Bathrooms can be dangerous places for seniors. Consider having a walk-in tub or walk-in shower (preferably with a bench) installed in place of a traditional tub. If that is not an option, install grab bars in the shower or tub. For extra safety, add a shower chair and detachable showerhead. Grab bars should also be installed by toilets. If your loved one has knee or hip pain, elevated toilet seats can make sitting down and standing up more comfortable.
Stairs are another problem area. Make sure that all indoor and outdoor stairs have a sturdy handrail on both sides. If baby gates or other tripping hazards are present, remove them or use safer options (such as walk-through baby gates.)
Managing Chronic Conditions
Chronic conditions can make physical activity difficult for older adults, and inactivity can have a negative impact on balance and coordination. Diet, medication, and exercise are all crucial parts of managing chronic conditions and maintaining overall health.
Talk to your loved one about their diet and make sure that they are getting the nutrition they need. It may be helpful to consult a licensed nutritionist, as the nutritional needs of seniors are different than for younger people. If your loved one has diabetes or heart disease, then nutrition will play an essential role in managing their condition.
Help your loved one to get active. Start with whatever amount of activity they feel comfortable with, even if it’s just a walk around the house. Slowly increase exercise until they are achieving the level of activity that their doctor recommends. Higher activity levels will help with flexibility, balance, and weight. Maintaining a healthy weight will improve overall health and decrease pressure on joints.

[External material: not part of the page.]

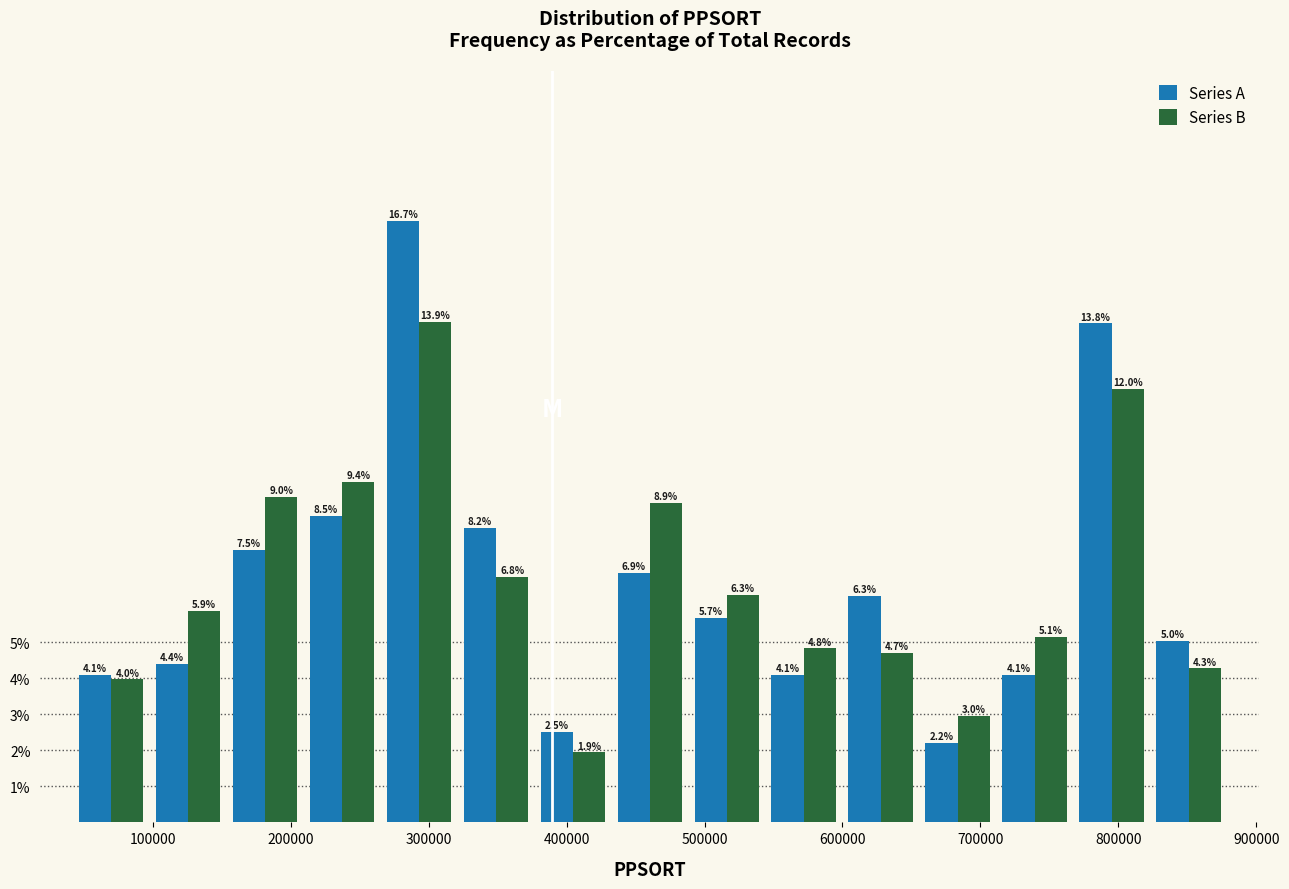

In the Series A series, which range on the x-axis has the tallest bar?

270000 to 320000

If your loved one suffers from osteoarthritis, they may have a hard time moving around. Exercise can improve arthritis symptoms, but some patients will need to decrease pain before they are able to increase activity. The American College of Physicians recommends chiropractic care as a drug-free intervention for osteoarthritis.
Chiropractors have over 150 different techniques they can use in adjustments. For a patient with arthritis, a chiropractor will choose gentle methods that will improve joint function without increasing discomfort. Most osteoarthritis patients start to see improvements in their symptoms with between four to ten visits to a chiropractor. After the patient achieves their goal for improvement, less frequent ‘tune-ups” can be scheduled to keep arthritis symptoms in check. Increasing joint function will lower your loved one’s chance for a fall.